Similarities Of Gym Plateaus & Career Growth (08/02/2023)

I had a conversation with one of our ELEVATE members yesterday who is about to celebrate his 3-year anniversary. Our conversation got me thinking that he’s not alone in what he was sharing.

Why don’t all the lifts continue to improve and get stronger in the gym?

Why can’t progress continue at the same rate for all exercises across the board?

Why does chasing a pull up or chin up take so long?

This member came to the realization that plateaus in the gym aren’t necessarily bad. Everything we do has a plateau point where progress feels like it has stalled.

Have you ever seen the graph of what people think the path to success is and then what the reality is?

The challenge is continuing to work through the plateau no matter how long you’ve been there, staying determined and motivated to accomplish the goal despite the plateau.

There are common pitfalls people experience in the gym. Some of those include poor sleep quality or quantity, poor nutrition and alcohol choices, excess stress in life, too much or too little training intensity and/or volume, and more.

The purpose of today’s message isn’t diving into these issues, it’s understanding that plateaus aren’t holding you back and do not need to be classified as negative.

Think about your current job and career. What skills do you have now that you didn’t when you started? Are you better at managing projects and people? Are you more knowledgeable in your field or industry?

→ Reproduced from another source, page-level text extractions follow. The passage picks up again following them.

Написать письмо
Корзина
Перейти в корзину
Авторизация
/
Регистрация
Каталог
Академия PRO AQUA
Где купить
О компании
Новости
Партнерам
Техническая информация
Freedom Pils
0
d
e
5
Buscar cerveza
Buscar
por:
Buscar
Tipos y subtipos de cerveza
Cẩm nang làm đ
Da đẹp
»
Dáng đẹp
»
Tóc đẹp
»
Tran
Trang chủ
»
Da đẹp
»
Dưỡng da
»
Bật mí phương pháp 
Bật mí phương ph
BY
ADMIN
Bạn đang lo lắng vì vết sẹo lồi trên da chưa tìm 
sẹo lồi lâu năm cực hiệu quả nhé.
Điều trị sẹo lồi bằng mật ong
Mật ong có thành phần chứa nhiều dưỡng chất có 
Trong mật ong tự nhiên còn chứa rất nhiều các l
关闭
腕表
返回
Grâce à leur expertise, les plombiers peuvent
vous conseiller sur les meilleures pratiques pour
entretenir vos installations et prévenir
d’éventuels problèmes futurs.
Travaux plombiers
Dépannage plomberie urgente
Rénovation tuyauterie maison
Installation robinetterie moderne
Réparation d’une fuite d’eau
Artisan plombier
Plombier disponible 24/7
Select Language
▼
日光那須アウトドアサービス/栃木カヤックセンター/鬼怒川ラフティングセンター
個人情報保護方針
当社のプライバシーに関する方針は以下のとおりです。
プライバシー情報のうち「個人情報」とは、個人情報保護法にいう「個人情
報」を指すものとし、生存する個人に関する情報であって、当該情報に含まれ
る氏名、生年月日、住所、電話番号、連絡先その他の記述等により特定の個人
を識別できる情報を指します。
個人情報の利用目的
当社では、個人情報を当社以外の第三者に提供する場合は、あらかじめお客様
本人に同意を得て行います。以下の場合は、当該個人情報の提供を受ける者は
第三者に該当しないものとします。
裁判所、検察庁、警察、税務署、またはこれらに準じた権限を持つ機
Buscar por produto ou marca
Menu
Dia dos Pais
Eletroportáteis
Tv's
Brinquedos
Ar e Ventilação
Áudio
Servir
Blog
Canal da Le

Were you able to equally improve each of these skills every day at the same rate for the amount of time you’ve held this position?

Likely not.

It’s more likely you grew better at one skill at a time. When a skill plateaus you shift your focus to another skill repeating this process, each skill improving a little bit at a time individually over time. 

Your strength training success follows a similar path. If your focus is the chin up, like the member we’re speaking of, then the squat, deadlift and pushing exercises are likely not going to progress because they’re not the focus at this time, and that’s ok.

It’s a very rare moment that someone PR’s every lift in the gym on the same day, unless the unique circumstance that they’re in a powerlifting meet. But how many of you are doing that?

All in all, it might take you weeks, months, and in some cases years to realize strength feats and goals in your training.

Recognize the plateau you’re at now is at a higher elevation than where you were in the past. Continue to put in the hard work, give it your best effort, and soon enough you’ll be on your way to the next plateau, and that’s going to be a great place to be!